The Cockpit Country has been described as a life scientist’s paradise, and within this undisturbed reservoir of unquantified biodiversity there are thousands of species of plants and animals to be studied. Every year, groups of researchers come to conduct research, and much of their findings have proven pioneering at some times, mildly interesting at others. It was from extensive research conducted within the Cockpit Country that led scientists to deduce that Jamaica has the highest density of snails anywhere in the world!
The Windsor Caves are a virtual treasure chest, with huge deposits of guano, the largest bat population on the island and fascinating and beautiful formations in the limestone rock. The caves, however, are more like an inaccessible treasure chest, because to the vast majority of visitors, a trip inside the cave will not be a pleasant experience. In addition to the dangers of histoplasmosis, a potentially fatal disease resulting from infections contracted within tropical caves, the cave floors are covered in guano, making for a slippery journey! To preserve the cave and its inhabitants, entry has been limited to persons conducting research and experienced spelunkers.

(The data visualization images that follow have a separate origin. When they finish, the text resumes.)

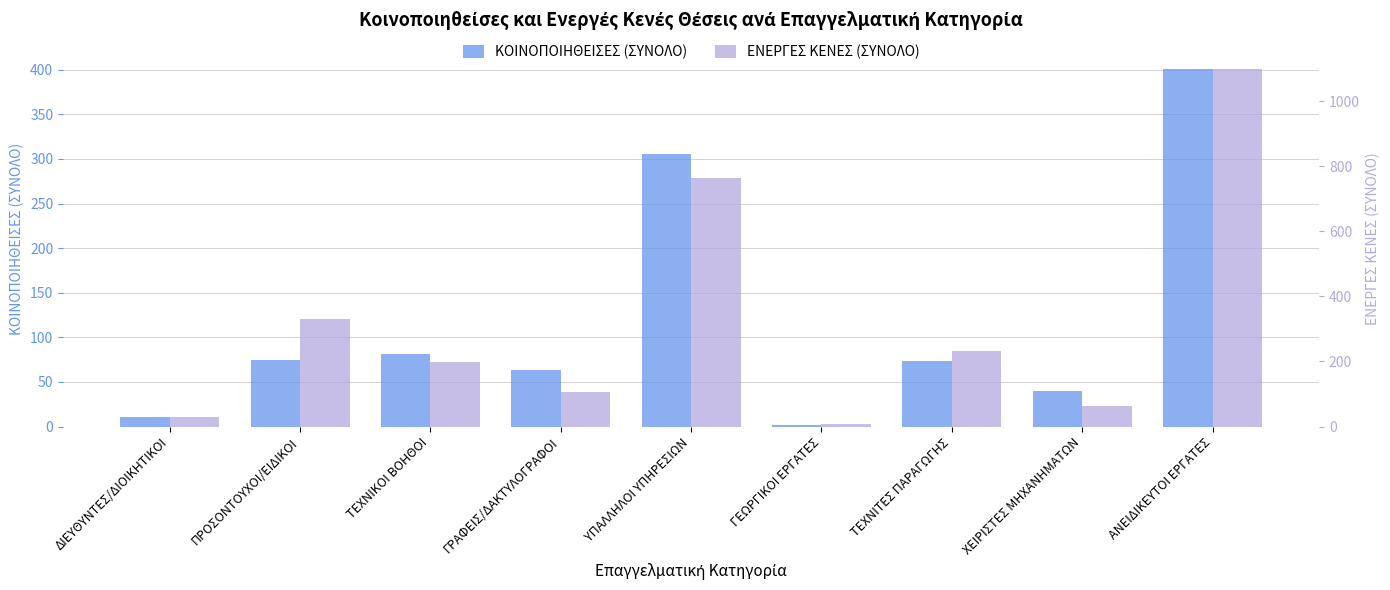

What is the difference between the second highest and second lowest values in the ΚΟΙΝΟΠΟΙΗΘΕΙΣΕΣ (ΣΥΝΟΛΟ) series?

295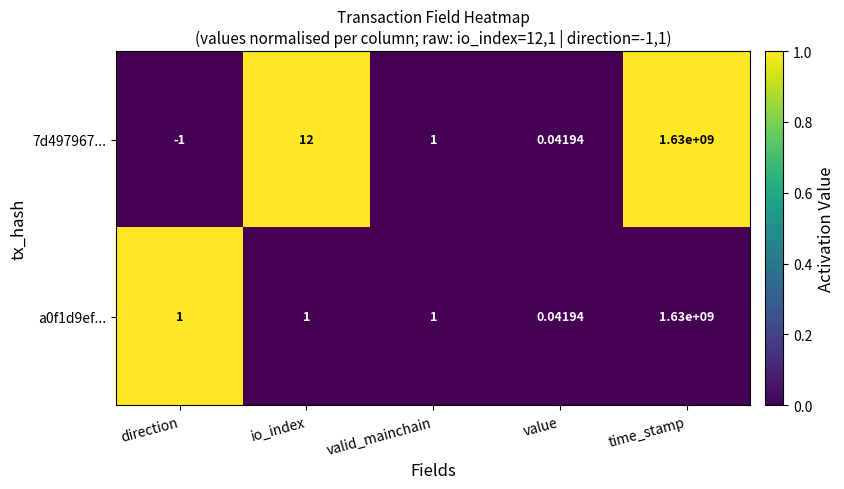

List the labels in order of 7d497967... value, smallest first.

direction, value, valid_mainchain, io_index, time_stamp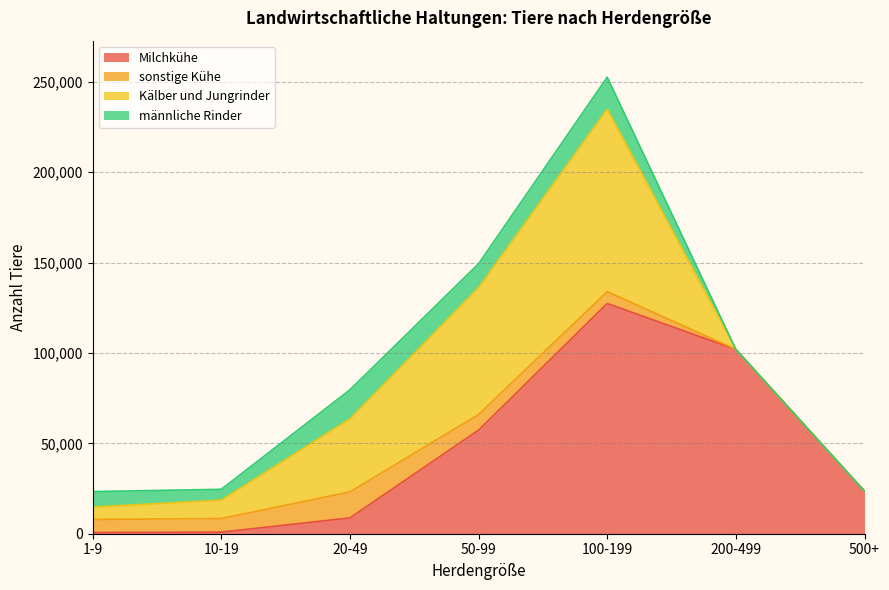

Which series has the largest range (max minus min)?

Milchkühe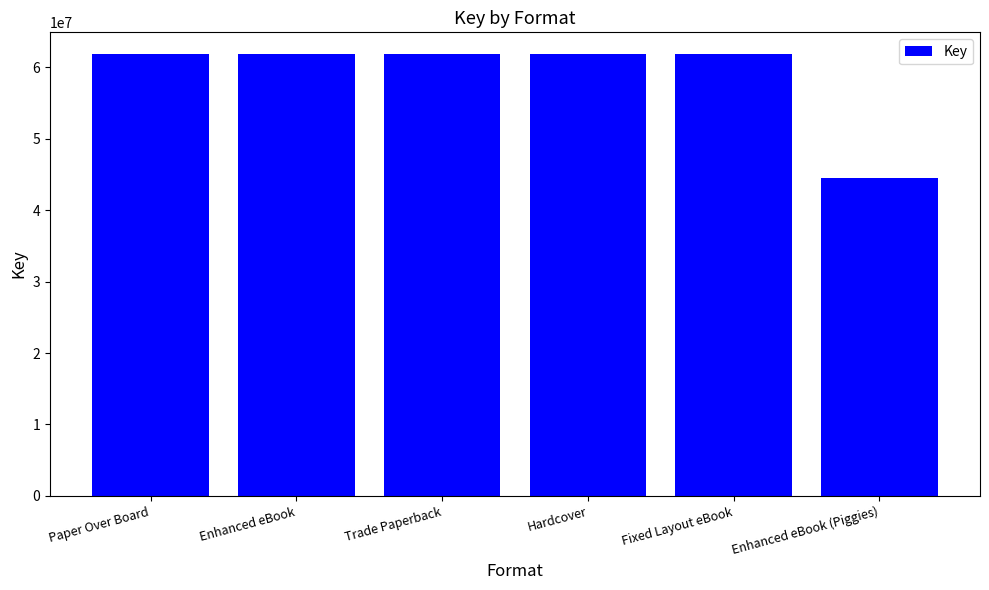

At which category does the chart reach its minimum across all series?

Enhanced eBook (Piggies)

Follow the sign for Windsor, you will come to a T-intersection. There is a small shack at this T-intersection and you should park next to the shack (it is run by a man named Franklin and his name is painted on the shack). If you turn left and then left again, you will eventually end up at the Windsor House. To reach the caves from where you parked the car, take the old road/trail that is next to Franklin’s shack. It will pass by a Water tower and some open fields before making a T-intersection at the forest. The right fork goes to the caves and the left fork goes through forest.
On Wednesday evenings, Mike Schwartz and Susan Koenig host the weekly “Dinner with the Biologists”. The four-course meal and discussion seminar is a relaxed and informal gathering, where the biologists share their discoveries and opinions about everything, but specifically issues pertaining to the biodiversity and conservation of the Cockpit Country.